==== GIVEN INFORMATION ====
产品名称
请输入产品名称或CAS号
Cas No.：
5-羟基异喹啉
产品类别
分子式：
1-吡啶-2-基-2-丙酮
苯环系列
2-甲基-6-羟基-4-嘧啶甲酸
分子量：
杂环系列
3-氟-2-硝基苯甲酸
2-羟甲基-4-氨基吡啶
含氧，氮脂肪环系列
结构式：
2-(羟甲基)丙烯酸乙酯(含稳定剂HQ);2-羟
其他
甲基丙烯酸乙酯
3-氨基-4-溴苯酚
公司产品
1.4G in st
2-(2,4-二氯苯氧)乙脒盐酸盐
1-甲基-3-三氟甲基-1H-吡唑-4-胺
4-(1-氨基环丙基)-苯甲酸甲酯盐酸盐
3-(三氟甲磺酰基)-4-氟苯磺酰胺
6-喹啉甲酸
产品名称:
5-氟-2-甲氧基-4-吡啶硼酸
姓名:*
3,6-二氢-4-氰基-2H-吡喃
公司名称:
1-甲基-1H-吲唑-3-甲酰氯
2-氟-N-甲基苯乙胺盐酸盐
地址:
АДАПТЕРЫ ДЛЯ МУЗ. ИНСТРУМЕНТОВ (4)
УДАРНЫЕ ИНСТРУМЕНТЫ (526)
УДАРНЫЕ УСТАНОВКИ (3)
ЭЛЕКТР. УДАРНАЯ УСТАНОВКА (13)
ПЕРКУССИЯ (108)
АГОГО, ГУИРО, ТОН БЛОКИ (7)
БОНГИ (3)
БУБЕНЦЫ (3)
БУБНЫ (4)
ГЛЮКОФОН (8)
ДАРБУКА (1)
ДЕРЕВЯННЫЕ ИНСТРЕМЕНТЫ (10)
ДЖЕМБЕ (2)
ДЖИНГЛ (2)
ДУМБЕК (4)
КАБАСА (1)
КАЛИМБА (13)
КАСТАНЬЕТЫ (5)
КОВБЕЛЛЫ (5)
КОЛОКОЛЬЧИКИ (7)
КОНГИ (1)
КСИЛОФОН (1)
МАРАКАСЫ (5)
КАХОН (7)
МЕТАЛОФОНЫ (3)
====
==== GIVEN INFORMATION ====
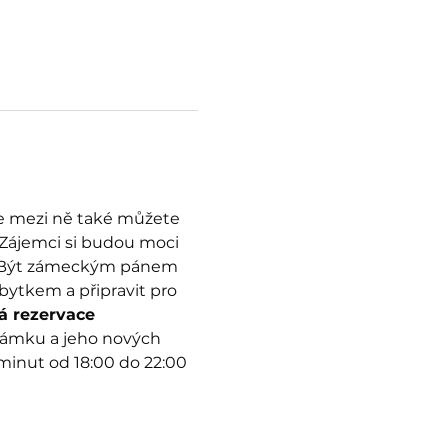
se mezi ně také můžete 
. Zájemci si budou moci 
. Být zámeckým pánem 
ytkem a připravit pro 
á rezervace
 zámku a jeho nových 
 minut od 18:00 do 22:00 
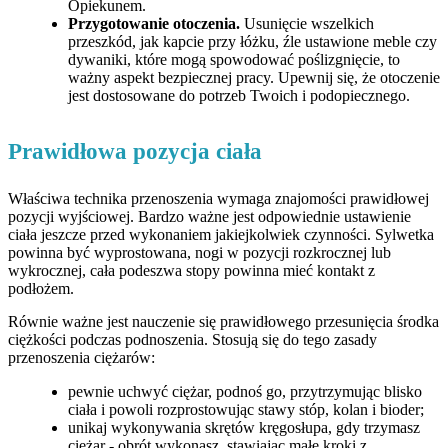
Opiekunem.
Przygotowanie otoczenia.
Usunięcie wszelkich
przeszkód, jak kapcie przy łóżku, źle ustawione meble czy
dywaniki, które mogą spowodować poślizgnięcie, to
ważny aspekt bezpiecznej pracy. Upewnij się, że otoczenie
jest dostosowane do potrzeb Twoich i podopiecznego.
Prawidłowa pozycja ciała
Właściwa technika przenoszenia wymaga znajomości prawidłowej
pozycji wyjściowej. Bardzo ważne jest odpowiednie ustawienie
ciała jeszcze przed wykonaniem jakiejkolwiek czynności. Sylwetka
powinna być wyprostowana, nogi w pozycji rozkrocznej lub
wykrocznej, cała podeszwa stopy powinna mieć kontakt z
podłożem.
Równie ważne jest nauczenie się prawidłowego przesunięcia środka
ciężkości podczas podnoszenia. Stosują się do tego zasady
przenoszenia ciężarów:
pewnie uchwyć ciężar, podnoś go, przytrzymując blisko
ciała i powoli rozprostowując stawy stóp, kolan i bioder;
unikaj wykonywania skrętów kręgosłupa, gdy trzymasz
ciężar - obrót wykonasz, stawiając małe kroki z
====
**EXERCISE OBJECTIVE**
From the listing above, collect every line that mentions the word "jest".

**ANSWER TO THIS EXERCISE**
jest dostosowane do potrzeb Twoich i podopiecznego.
pozycji wyjściowej. Bardzo ważne jest odpowiednie ustawienie
Równie ważne jest nauczenie się prawidłowego przesunięcia środka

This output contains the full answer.